[Opening MATERIAL TO PROCESS section]
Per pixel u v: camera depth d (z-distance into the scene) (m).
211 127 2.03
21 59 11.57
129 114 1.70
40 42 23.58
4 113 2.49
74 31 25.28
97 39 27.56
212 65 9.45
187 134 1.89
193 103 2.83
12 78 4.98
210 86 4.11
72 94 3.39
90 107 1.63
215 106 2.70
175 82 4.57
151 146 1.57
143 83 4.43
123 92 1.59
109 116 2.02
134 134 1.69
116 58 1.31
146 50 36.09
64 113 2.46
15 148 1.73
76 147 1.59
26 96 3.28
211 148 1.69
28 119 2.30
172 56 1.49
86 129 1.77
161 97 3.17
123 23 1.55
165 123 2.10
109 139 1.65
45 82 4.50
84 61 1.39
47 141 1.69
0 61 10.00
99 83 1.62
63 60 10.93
[Closing MATERIAL TO PROCESS section]
*TASK TO CARRY OUT*
Among the entries above, copy exactly only the lines starting with the one containing "210 86 4.11" and going through the one containing "161 97 3.17", both ends included.

*ANSWER BELOW*
210 86 4.11
72 94 3.39
90 107 1.63
215 106 2.70
175 82 4.57
151 146 1.57
143 83 4.43
123 92 1.59
109 116 2.02
134 134 1.69
116 58 1.31
146 50 36.09
64 113 2.46
15 148 1.73
76 147 1.59
26 96 3.28
211 148 1.69
28 119 2.30
172 56 1.49
86 129 1.77
161 97 3.17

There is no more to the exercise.